DS 7 review - MPG, CO2 and Running Costs
It’s not a cheap car to buy and residual values are weak, but at least the reliance on diesel and plug-in powertrains means that no DS 7 should be too expensive to fuel
If you can see past the expensive list prices of the DS 7 compared to its more established premium rivals, possibly because you’re leasing one or choosing it as a company car, running costs shouldn’t be too bad.
The BlueHDi turbo diesel is rated at 49 to 53mpg on the WLTP combined cycle with CO2 emissions between 100 and 106g/km. With the E-Tense options, the usual caveat that plug-in hybrid efficiency depends greatly on how often you charge the battery is needed but the 225 can officially return between 178 and 250mpg, the 300 is in the 193 to 250mpg ballpark and the 360 is significantly lower at 161mpg. All versions are in the 26 to 40g/km range for CO2 emissions.

• [DATA EXTRACTS]:
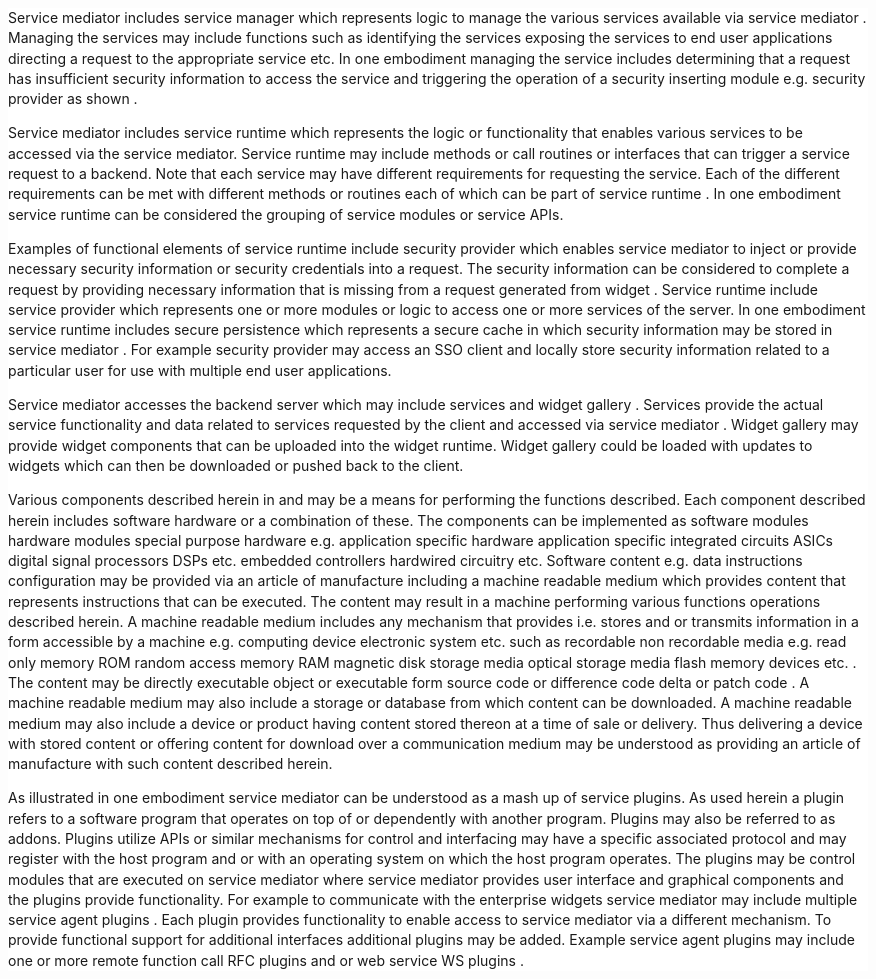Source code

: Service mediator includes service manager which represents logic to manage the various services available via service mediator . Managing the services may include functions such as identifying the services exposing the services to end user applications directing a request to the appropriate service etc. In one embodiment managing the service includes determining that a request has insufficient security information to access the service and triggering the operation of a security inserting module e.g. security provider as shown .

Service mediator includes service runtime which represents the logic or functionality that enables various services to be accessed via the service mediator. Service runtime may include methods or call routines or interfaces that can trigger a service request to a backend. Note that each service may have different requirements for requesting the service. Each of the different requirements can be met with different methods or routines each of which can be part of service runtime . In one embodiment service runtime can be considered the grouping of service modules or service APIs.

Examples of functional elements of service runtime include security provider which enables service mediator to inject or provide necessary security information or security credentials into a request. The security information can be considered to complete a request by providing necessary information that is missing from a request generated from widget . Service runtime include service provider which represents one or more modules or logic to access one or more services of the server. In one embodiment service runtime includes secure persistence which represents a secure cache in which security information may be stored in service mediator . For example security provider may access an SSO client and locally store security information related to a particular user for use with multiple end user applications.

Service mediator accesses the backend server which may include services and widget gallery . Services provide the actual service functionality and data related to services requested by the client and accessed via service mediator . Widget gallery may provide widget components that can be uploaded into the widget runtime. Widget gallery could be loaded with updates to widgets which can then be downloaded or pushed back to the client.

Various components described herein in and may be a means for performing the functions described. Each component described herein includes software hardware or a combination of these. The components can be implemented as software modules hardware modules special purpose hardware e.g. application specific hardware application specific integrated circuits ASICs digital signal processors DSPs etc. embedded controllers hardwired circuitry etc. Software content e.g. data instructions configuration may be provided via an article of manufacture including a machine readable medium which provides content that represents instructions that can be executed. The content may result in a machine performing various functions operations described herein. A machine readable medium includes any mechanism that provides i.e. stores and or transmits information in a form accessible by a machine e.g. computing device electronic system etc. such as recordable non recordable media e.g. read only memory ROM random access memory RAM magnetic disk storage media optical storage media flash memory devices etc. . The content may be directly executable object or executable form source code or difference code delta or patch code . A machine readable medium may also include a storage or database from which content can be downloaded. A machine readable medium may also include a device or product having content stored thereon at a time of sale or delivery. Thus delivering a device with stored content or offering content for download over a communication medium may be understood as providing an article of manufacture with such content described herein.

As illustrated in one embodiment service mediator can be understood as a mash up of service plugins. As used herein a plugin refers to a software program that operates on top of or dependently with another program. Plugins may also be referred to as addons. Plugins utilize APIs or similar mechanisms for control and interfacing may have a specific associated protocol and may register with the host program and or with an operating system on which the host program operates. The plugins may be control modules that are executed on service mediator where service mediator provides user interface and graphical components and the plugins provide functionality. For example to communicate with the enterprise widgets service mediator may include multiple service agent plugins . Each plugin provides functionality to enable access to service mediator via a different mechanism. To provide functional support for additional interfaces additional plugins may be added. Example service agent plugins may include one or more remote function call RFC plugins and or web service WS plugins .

• [REQUIRED TASKS]:
a. In the DS 7 review, list the E-Tense versions that are identified by number.
b. Give the DS 7 review again starting at "DS 7 review" and ending at "for CO2 emissions.", swapping "leasing" for "renting".
c. According to the DS 7 review, what are the CO2 emissions of the BlueHDi turbo diesel?
The material has no connection to the DS 7 review.

• [REPLIES]:
a. 225, 300, 360

b.
DS 7 review - MPG, CO2 and Running Costs
It’s not a cheap car to buy and residual values are weak, but at least the reliance on diesel and plug-in powertrains means that no DS 7 should be too expensive to fuel
If you can see past the expensive list prices of the DS 7 compared to its more established premium rivals, possibly because you’re renting one or choosing it as a company car, running costs shouldn’t be too bad.
The BlueHDi turbo diesel is rated at 49 to 53mpg on the WLTP combined cycle with CO2 emissions between 100 and 106g/km. With the E-Tense options, the usual caveat that plug-in hybrid efficiency depends greatly on how often you charge the battery is needed but the 225 can officially return between 178 and 250mpg, the 300 is in the 193 to 250mpg ballpark and the 360 is significantly lower at 161mpg. All versions are in the 26 to 40g/km range for CO2 emissions.

c. Between 100 and 106g/km.